Raising the American Weakling (2017) - dnetesn
http://nautil.us/issue/73/play/raising-the-american-weakling-rp
======
blunte
Lack of grip strength would certainly be an indication of corresponding lack
of overall body strength. While it is possible to develop strength in isolated
muscle groups with specific exercises, it is not easy to develop full system
strength without involving the hands in gripping form.

If overall physical strength has some relationship to health and longevity
(which I believe is generally accepted to be some indication of), then lack of
grip strength would be a simple measure of fitness.

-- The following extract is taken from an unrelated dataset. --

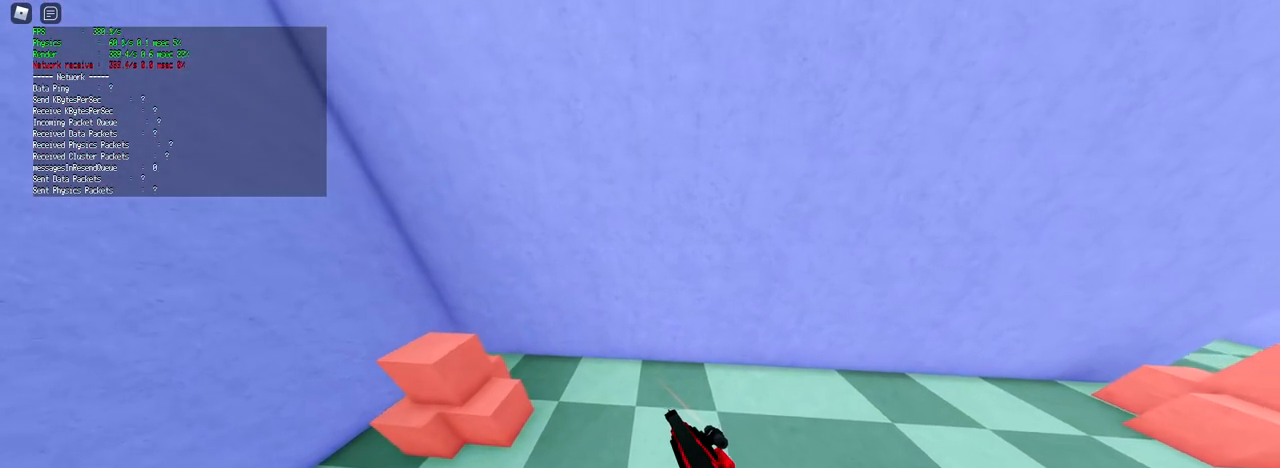
{"keys": [], "mouse": [], "events": [[150, "shift", "up"], [200, "w", "up"]]}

I don't think it's a huge mystery why wealthier groups are physically weaker
(and less healthy, and more overweight). There is less need or requirement to
do manual labor compared to people in developing countries. Jobs tend to be
more white collar than blue collar. Kids tend to have more indoor
entertainment options (electronics, computers, toys).

Science fiction has often portrayed advanced civilizations as soft, physically
weak beings (gelatin creatures in glass tubes and such) that use their mental
gifts more than their physical ones.

However, humans will probably not reach a point of not needing their bodies in
order to maintain health and long life. So we really should all be regularly
active. Besides, there's ample evidence that good physical fitness also
benefits the mind as well as the mood.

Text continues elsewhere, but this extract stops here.